* Istruzioni di lavoro *
Trascriva fedelmente il passo del testo sulla fiera delle Dolomiti iniziando da "DolomitiBELLUNO. Una tre" e terminando con "Dolomiti patrimonio dell’umanità.".

* Testo fornito *
##############################

Una vetrina per promuovere le Dolomiti

DolomitiBELLUNO. Una tre giorni per mostrare le bellezze del territorio e per sfruttare le enormi potenzialità del marchio Unesco. Dopo il via libera all’esposizione dedicata alle energie alternative che si trovano nei boschi della montagna bellunese (andrà in scena a maggio), Longarone Fiere si appresta a dar vita a un appuntamento che potrebbe regalare nuova linfa all’economia del territorio: una fiera dedicata alle Dolomiti patrimonio dell’umanità.

Si è svolto ieri al centro congressi un incontro tra i vertici di Longarone Fiere e i soggetti interessati alla promozione delle Dolomiti: tra i presenti, il segretario della Fondazione Campeol, i responsabili dei Parchi, i rappresentanti della Fondazione Angelini, del Cai e delle varie Pro loco.

##############################

* Voci riportate *

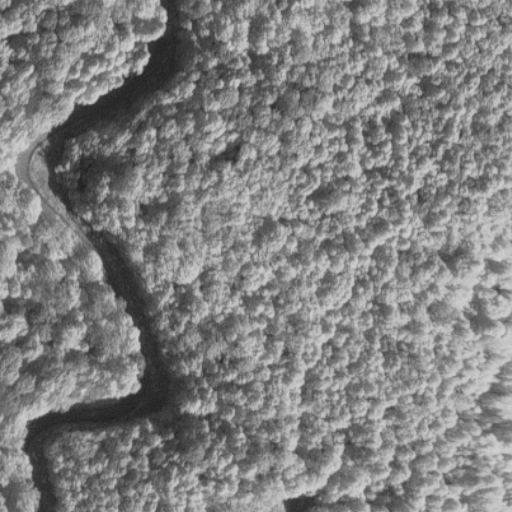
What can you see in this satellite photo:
road: (101, 262)
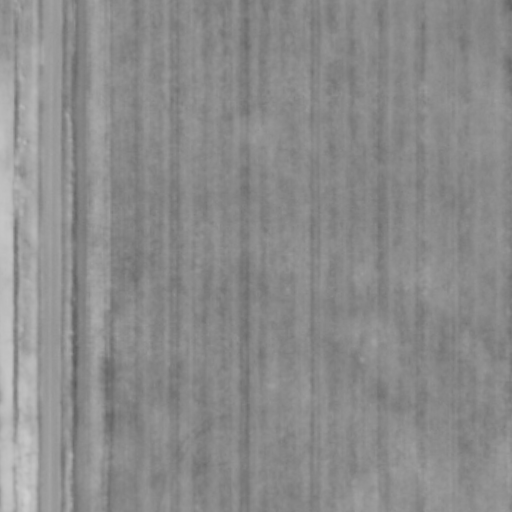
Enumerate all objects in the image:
road: (50, 256)
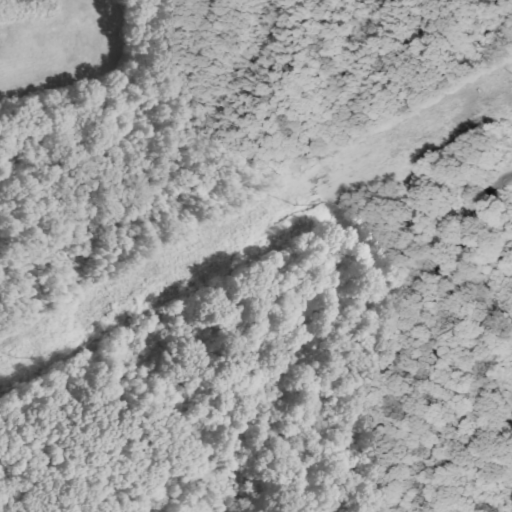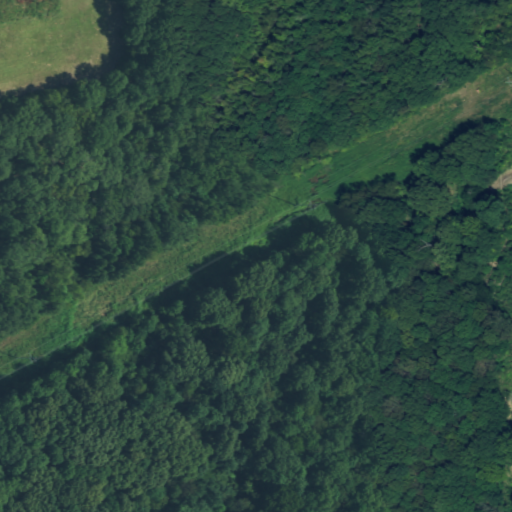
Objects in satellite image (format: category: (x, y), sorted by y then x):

##############################

* Problema risolto *
DolomitiBELLUNO. Una tre giorni per mostrare le bellezze del territorio e per sfruttare le enormi potenzialità del marchio Unesco. Dopo il via libera all’esposizione dedicata alle energie alternative che si trovano nei boschi della montagna bellunese (andrà in scena a maggio), Longarone Fiere si appresta a dar vita a un appuntamento che potrebbe regalare nuova linfa all’economia del territorio: una fiera dedicata alle Dolomiti patrimonio dell’umanità.